>> begin RECORD EXTRACTS

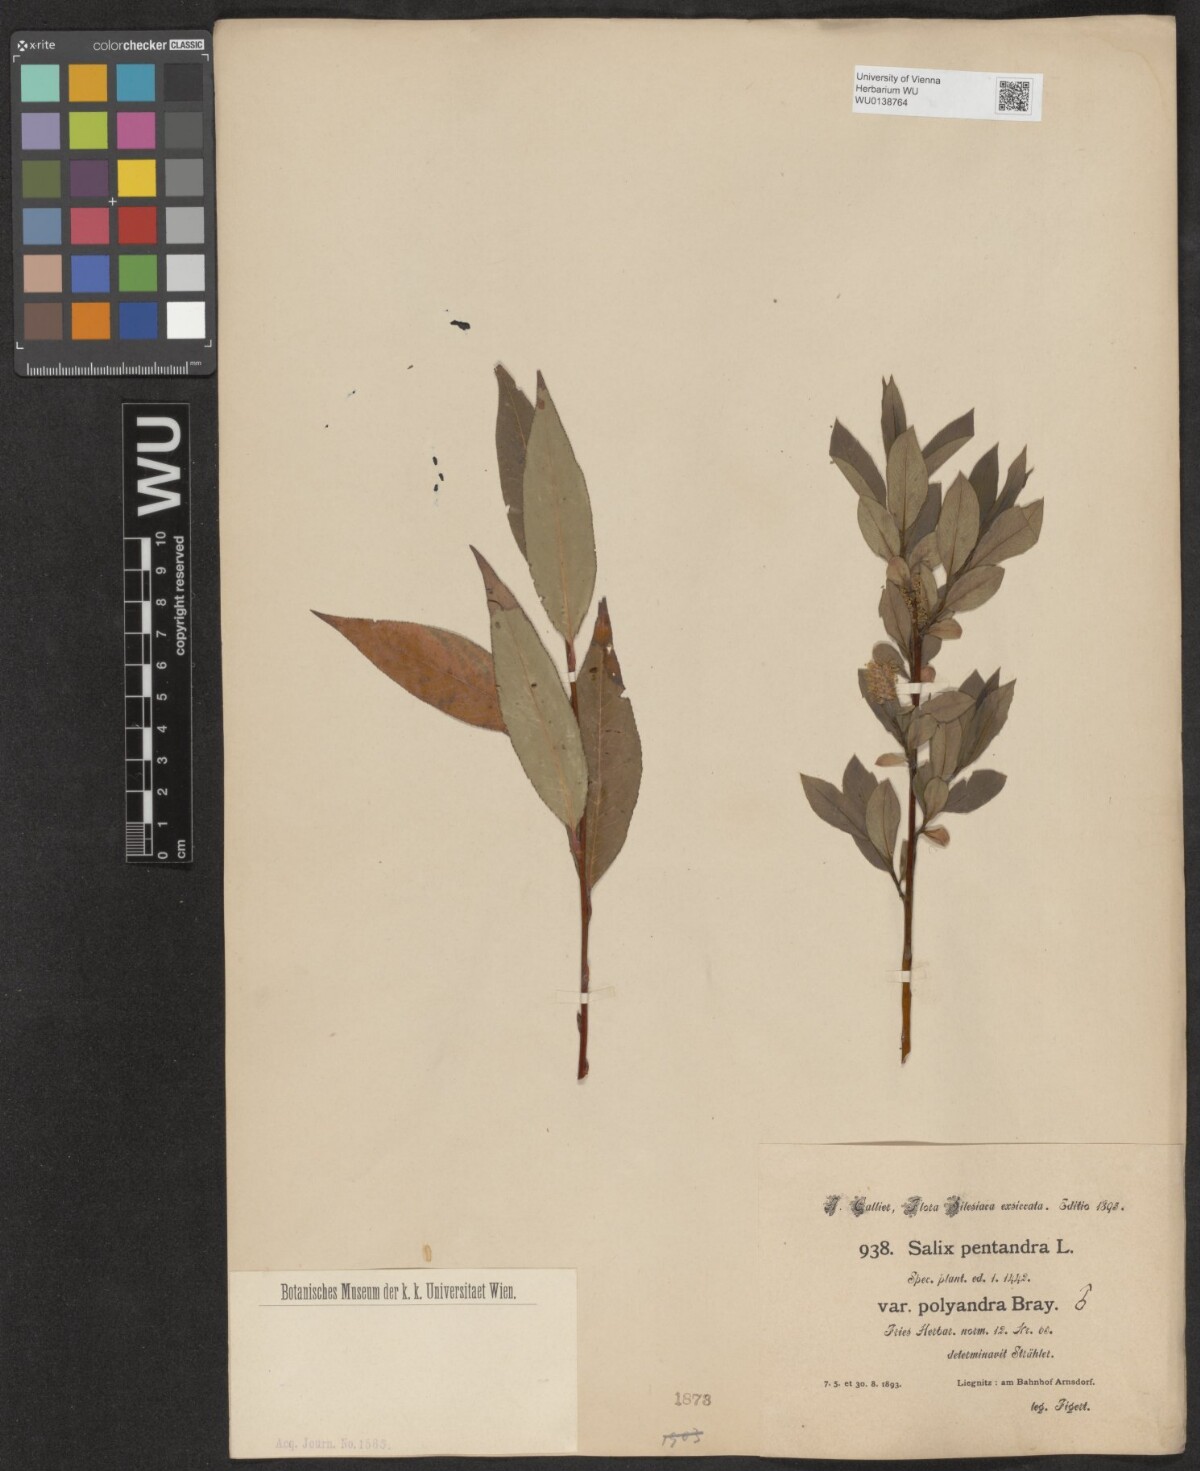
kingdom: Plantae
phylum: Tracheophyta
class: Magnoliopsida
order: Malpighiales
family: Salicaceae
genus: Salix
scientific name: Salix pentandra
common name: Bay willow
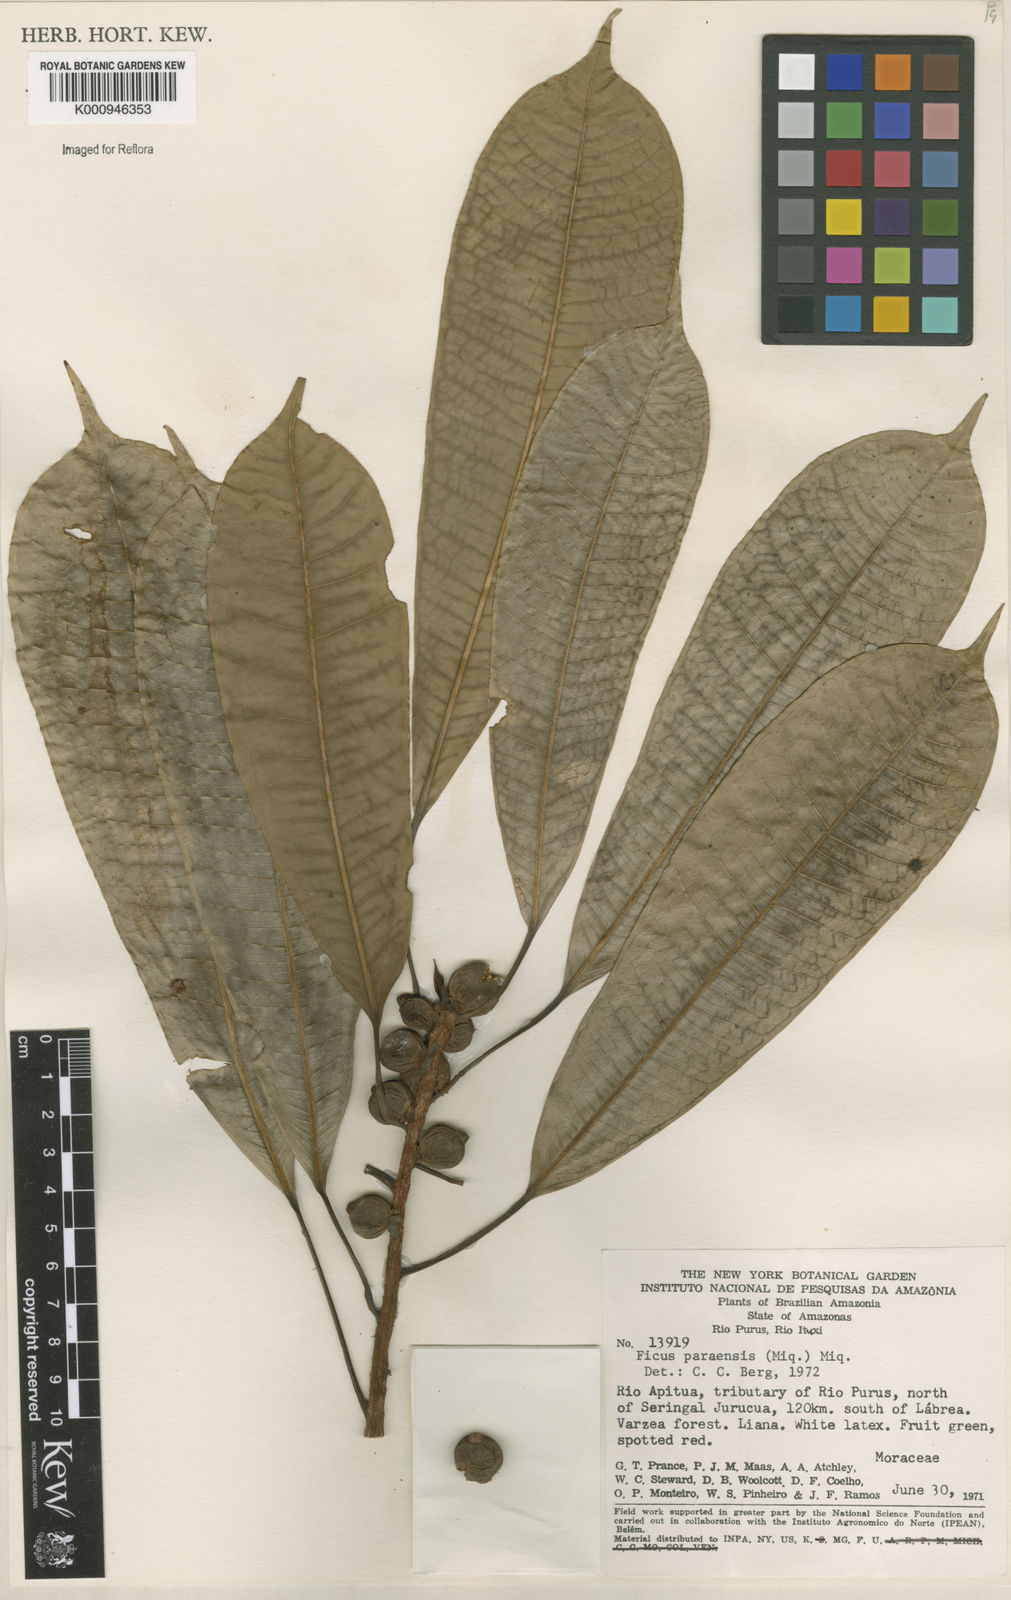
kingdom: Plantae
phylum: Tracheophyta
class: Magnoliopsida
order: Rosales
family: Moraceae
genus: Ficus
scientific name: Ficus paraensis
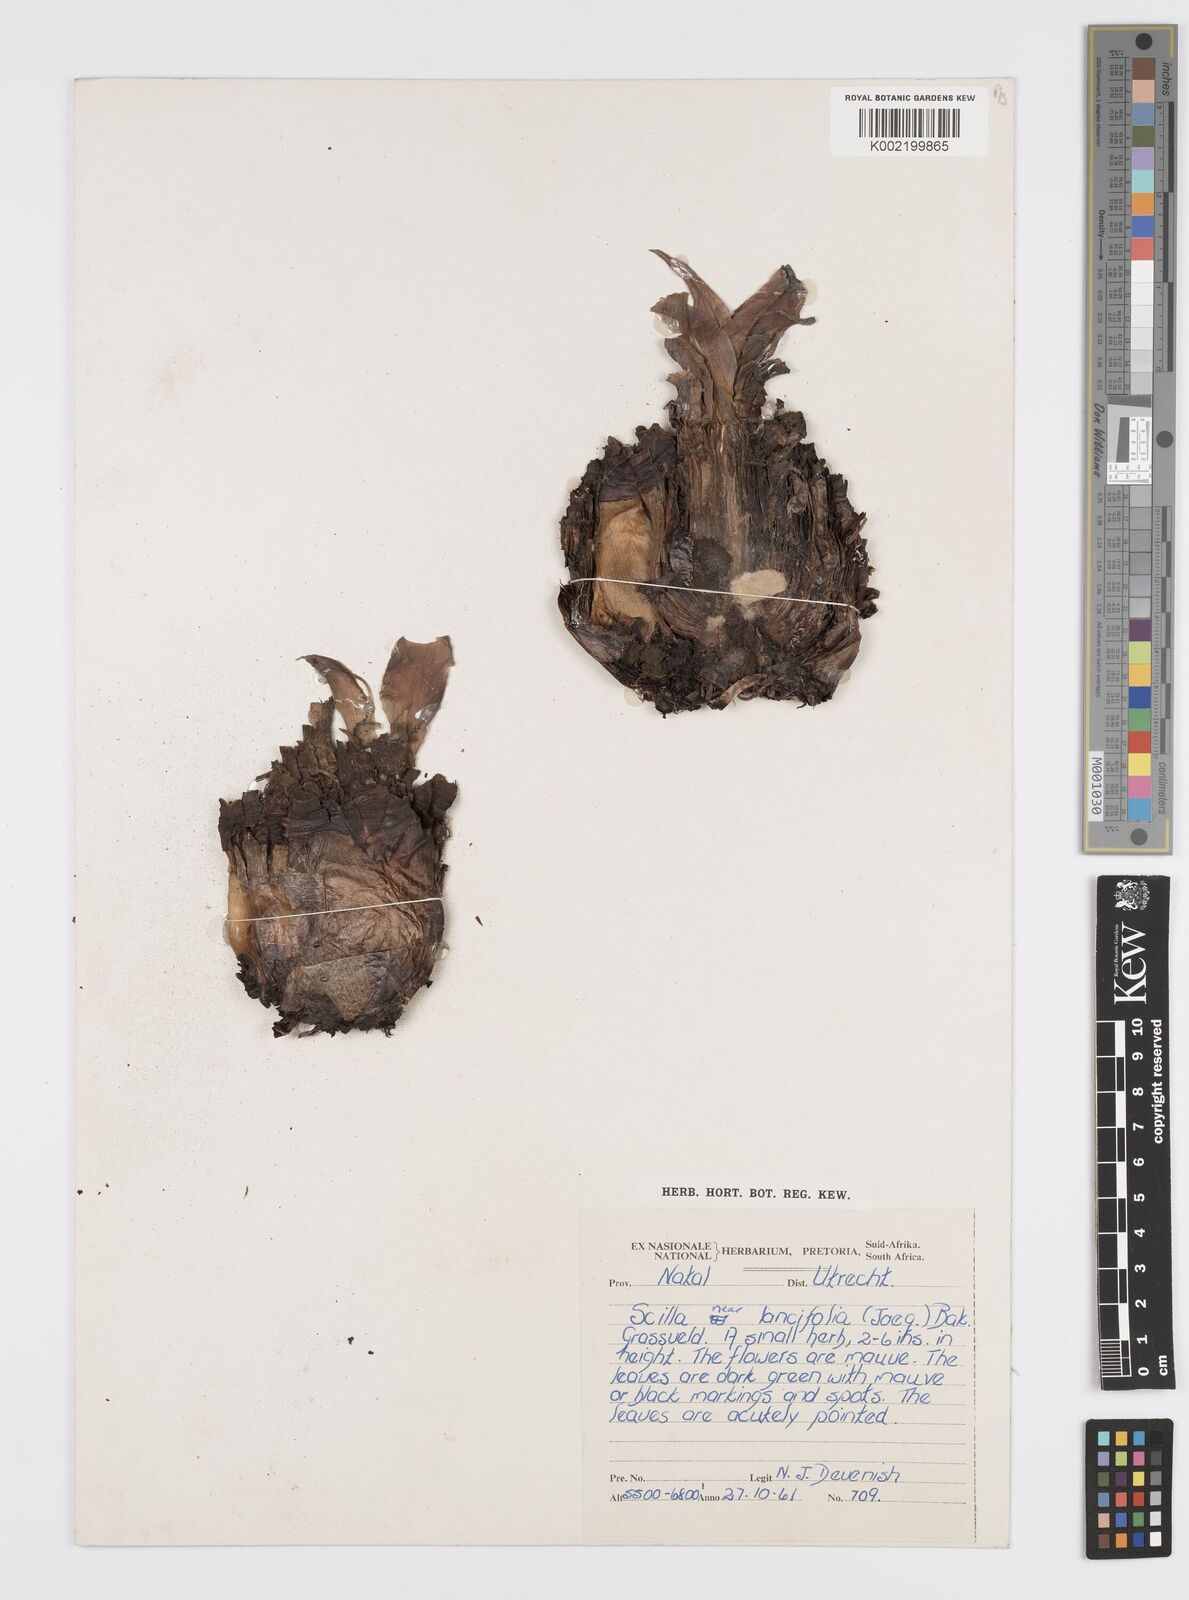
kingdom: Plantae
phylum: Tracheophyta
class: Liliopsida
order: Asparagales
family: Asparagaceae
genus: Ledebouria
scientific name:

>> end RECORD EXTRACTS

TASK STATEMENT
Convert every line of the entries above into a Markdown table with two columns, Row and Line, numbering the rows in order and skipping blank lines. Leave the pictures out of the table.

FULL OUTPUT
| Row | Line |
|---|---|
| 1 | kingdom: Plantae |
| 2 | phylum: Tracheophyta |
| 3 | class: Magnoliopsida |
| 4 | order: Malpighiales |
| 5 | family: Salicaceae |
| 6 | genus: Salix |
| 7 | scientific name: Salix pentandra |
| 8 | common name: Bay willow |
| 9 | kingdom: Plantae |
| 10 | phylum: Tracheophyta |
| 11 | class: Magnoliopsida |
| 12 | order: Rosales |
| 13 | family: Moraceae |
| 14 | genus: Ficus |
| 15 | scientific name: Ficus paraensis |
| 16 | kingdom: Plantae |
| 17 | phylum: Tracheophyta |
| 18 | class: Liliopsida |
| 19 | order: Asparagales |
| 20 | family: Asparagaceae |
| 21 | genus: Ledebouria |
| 22 | scientific name: |